** Input follows **
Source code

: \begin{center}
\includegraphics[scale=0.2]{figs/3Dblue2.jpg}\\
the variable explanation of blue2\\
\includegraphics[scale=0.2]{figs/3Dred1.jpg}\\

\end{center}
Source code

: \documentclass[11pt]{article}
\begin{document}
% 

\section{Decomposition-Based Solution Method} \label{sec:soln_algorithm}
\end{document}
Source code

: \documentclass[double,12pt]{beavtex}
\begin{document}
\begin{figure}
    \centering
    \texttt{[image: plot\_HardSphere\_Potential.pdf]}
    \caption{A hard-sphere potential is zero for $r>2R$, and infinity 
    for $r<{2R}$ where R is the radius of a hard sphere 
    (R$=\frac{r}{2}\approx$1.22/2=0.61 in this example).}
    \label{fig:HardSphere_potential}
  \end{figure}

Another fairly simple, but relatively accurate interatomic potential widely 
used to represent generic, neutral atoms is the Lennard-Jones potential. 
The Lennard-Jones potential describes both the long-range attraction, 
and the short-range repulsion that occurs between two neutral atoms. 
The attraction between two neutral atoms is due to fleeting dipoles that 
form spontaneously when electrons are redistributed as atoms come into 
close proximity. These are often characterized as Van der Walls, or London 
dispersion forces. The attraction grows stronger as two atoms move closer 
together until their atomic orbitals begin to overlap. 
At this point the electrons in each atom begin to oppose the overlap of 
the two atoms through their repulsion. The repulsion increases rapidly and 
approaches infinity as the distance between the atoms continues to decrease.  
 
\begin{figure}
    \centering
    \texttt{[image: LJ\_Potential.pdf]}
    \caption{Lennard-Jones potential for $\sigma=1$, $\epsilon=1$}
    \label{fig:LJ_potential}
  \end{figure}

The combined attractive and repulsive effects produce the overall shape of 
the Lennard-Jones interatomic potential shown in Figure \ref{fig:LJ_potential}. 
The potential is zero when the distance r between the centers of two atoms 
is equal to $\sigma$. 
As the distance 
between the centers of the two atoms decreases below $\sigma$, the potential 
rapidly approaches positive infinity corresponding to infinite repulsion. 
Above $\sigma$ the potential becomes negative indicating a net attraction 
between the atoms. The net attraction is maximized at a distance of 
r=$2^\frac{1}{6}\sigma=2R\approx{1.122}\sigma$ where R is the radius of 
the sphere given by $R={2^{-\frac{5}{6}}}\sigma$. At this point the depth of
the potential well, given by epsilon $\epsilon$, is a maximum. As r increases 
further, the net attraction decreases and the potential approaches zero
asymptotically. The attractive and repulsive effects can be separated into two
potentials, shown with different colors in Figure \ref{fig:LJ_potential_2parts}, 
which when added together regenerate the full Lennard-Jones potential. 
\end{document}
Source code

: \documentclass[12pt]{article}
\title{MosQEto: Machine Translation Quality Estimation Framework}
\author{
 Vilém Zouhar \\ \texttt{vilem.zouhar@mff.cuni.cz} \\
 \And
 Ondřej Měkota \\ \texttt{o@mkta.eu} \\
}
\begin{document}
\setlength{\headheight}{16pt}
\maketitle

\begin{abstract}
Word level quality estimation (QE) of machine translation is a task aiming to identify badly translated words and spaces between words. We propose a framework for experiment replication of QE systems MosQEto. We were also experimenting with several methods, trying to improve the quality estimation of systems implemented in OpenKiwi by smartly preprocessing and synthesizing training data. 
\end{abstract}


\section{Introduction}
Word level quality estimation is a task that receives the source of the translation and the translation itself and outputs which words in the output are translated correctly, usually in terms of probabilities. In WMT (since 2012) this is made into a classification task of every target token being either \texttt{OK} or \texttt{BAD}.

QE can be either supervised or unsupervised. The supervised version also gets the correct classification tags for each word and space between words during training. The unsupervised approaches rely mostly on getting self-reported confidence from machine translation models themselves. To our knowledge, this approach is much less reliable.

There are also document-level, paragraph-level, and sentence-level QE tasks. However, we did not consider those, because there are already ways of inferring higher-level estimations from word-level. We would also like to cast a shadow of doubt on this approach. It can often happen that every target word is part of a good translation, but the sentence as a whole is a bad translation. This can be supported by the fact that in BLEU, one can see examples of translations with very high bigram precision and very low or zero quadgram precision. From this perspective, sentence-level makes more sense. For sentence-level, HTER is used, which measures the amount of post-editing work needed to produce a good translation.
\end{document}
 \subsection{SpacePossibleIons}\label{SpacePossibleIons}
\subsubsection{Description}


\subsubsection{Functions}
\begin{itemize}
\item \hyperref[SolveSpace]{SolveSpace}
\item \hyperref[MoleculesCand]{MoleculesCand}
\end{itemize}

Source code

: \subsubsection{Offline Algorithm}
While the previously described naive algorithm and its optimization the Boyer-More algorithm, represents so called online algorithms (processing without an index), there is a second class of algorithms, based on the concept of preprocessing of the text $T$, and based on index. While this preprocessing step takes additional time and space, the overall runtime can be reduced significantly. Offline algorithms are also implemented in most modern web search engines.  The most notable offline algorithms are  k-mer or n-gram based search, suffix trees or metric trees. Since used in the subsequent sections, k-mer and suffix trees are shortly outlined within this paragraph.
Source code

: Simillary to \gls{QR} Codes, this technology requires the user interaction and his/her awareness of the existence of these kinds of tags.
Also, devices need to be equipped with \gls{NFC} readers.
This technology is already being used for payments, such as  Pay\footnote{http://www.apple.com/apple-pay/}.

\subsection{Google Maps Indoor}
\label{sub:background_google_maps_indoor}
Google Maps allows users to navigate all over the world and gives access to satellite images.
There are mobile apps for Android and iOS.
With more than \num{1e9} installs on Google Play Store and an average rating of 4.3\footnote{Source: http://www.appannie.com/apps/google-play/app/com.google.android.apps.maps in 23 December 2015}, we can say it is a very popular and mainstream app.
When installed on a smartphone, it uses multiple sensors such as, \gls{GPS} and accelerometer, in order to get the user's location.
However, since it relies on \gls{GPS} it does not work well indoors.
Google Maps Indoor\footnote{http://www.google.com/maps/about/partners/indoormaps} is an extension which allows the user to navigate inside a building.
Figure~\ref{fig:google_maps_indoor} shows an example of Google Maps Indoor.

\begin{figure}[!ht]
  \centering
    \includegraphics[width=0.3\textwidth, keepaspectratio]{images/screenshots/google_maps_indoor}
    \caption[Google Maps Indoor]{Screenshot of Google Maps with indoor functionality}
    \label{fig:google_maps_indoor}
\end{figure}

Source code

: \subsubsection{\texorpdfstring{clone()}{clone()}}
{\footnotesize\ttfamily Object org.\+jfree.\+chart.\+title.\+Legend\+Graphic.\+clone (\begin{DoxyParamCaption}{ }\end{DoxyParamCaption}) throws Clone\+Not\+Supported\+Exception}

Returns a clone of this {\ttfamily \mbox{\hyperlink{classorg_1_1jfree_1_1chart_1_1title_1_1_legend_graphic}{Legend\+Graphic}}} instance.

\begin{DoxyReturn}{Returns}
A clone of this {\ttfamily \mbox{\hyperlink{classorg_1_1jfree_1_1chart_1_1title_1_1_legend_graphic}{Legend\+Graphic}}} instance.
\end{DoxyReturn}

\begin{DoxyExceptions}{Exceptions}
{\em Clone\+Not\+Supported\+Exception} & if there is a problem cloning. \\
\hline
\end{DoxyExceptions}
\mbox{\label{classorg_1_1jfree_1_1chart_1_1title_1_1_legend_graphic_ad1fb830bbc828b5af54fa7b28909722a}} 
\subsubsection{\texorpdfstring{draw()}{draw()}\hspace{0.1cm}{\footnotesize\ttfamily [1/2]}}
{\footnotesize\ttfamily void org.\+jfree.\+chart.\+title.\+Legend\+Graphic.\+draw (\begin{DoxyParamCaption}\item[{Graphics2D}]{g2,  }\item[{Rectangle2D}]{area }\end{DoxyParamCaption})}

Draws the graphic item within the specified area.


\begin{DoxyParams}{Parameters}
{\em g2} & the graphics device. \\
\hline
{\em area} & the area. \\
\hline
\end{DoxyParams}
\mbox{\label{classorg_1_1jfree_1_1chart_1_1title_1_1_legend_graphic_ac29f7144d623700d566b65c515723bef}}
** End of Input **
**To do**
What the task asks for is a word-for-word repeat of the lines above, from the first through the one containing "dispersion forces. The".

**Answer for the task**
Source code

: \begin{center}
\includegraphics[scale=0.2]{figs/3Dblue2.jpg}\\
the variable explanation of blue2\\
\includegraphics[scale=0.2]{figs/3Dred1.jpg}\\

\end{center}
Source code

: \documentclass[11pt]{article}
\begin{document}
% 

\section{Decomposition-Based Solution Method} \label{sec:soln_algorithm}
\end{document}
Source code

: \documentclass[double,12pt]{beavtex}
\begin{document}
\begin{figure}
    \centering
    \texttt{[image: plot\_HardSphere\_Potential.pdf]}
    \caption{A hard-sphere potential is zero for $r>2R$, and infinity 
    for $r<{2R}$ where R is the radius of a hard sphere 
    (R$=\frac{r}{2}\approx$1.22/2=0.61 in this example).}
    \label{fig:HardSphere_potential}
  \end{figure}

Another fairly simple, but relatively accurate interatomic potential widely 
used to represent generic, neutral atoms is the Lennard-Jones potential. 
The Lennard-Jones potential describes both the long-range attraction, 
and the short-range repulsion that occurs between two neutral atoms. 
The attraction between two neutral atoms is due to fleeting dipoles that 
form spontaneously when electrons are redistributed as atoms come into 
close proximity. These are often characterized as Van der Walls, or London 
dispersion forces. The attraction grows stronger as two atoms move closer 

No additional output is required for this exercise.